SUPPLIED MATERIAL START

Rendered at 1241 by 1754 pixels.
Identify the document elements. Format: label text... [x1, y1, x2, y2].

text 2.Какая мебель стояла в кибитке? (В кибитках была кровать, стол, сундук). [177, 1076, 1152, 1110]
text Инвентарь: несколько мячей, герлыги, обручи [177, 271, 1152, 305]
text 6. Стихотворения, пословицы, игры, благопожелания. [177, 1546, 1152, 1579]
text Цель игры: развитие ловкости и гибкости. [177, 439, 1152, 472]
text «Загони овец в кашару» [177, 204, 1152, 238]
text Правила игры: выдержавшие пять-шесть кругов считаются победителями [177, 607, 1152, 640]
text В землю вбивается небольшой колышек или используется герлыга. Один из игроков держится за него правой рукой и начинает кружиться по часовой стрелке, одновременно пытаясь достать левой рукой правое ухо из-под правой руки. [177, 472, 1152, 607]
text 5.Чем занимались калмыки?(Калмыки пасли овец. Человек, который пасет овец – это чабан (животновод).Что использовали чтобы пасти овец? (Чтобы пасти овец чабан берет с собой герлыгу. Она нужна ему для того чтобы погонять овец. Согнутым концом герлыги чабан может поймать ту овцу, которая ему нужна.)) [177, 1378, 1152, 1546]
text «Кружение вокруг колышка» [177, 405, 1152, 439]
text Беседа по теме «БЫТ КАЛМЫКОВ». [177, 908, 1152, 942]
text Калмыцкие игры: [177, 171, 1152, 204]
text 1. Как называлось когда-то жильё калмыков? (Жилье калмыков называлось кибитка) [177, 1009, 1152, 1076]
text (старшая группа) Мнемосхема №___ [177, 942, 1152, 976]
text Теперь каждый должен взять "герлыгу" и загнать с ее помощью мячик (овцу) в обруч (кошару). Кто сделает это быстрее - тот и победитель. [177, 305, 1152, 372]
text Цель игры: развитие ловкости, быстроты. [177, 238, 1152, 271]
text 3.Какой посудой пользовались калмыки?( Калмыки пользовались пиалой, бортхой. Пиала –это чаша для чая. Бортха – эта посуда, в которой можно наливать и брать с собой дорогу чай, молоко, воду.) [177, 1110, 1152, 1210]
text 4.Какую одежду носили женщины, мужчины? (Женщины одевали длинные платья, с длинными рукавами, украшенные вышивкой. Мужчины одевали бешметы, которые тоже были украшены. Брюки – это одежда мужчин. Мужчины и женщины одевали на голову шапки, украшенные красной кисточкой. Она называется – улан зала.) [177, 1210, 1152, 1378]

SUPPLIED MATERIAL END

§ WHAT YOU ARE ASKED TO DO
Print the material word for word, with nothing left out.

§ RESULT FOR THIS EXERCISE
Rendered at 1241 by 1754 pixels.
Identify the document elements. Format: label text... [x1, y1, x2, y2].

text 2.Какая мебель стояла в кибитке? (В кибитках была кровать, стол, сундук). [177, 1076, 1152, 1110]
text Инвентарь: несколько мячей, герлыги, обручи [177, 271, 1152, 305]
text 6. Стихотворения, пословицы, игры, благопожелания. [177, 1546, 1152, 1579]
text Цель игры: развитие ловкости и гибкости. [177, 439, 1152, 472]
text «Загони овец в кашару» [177, 204, 1152, 238]
text Правила игры: выдержавшие пять-шесть кругов считаются победителями [177, 607, 1152, 640]
text В землю вбивается небольшой колышек или используется герлыга. Один из игроков держится за него правой рукой и начинает кружиться по часовой стрелке, одновременно пытаясь достать левой рукой правое ухо из-под правой руки. [177, 472, 1152, 607]
text 5.Чем занимались калмыки?(Калмыки пасли овец. Человек, который пасет овец – это чабан (животновод).Что использовали чтобы пасти овец? (Чтобы пасти овец чабан берет с собой герлыгу. Она нужна ему для того чтобы погонять овец. Согнутым концом герлыги чабан может поймать ту овцу, которая ему нужна.)) [177, 1378, 1152, 1546]
text «Кружение вокруг колышка» [177, 405, 1152, 439]
text Беседа по теме «БЫТ КАЛМЫКОВ». [177, 908, 1152, 942]
text Калмыцкие игры: [177, 171, 1152, 204]
text 1. Как называлось когда-то жильё калмыков? (Жилье калмыков называлось кибитка) [177, 1009, 1152, 1076]
text (старшая группа) Мнемосхема №___ [177, 942, 1152, 976]
text Теперь каждый должен взять "герлыгу" и загнать с ее помощью мячик (овцу) в обруч (кошару). Кто сделает это быстрее - тот и победитель. [177, 305, 1152, 372]
text Цель игры: развитие ловкости, быстроты. [177, 238, 1152, 271]
text 3.Какой посудой пользовались калмыки?( Калмыки пользовались пиалой, бортхой. Пиала –это чаша для чая. Бортха – эта посуда, в которой можно наливать и брать с собой дорогу чай, молоко, воду.) [177, 1110, 1152, 1210]
text 4.Какую одежду носили женщины, мужчины? (Женщины одевали длинные платья, с длинными рукавами, украшенные вышивкой. Мужчины одевали бешметы, которые тоже были украшены. Брюки – это одежда мужчин. Мужчины и женщины одевали на голову шапки, украшенные красной кисточкой. Она называется – улан зала.) [177, 1210, 1152, 1378]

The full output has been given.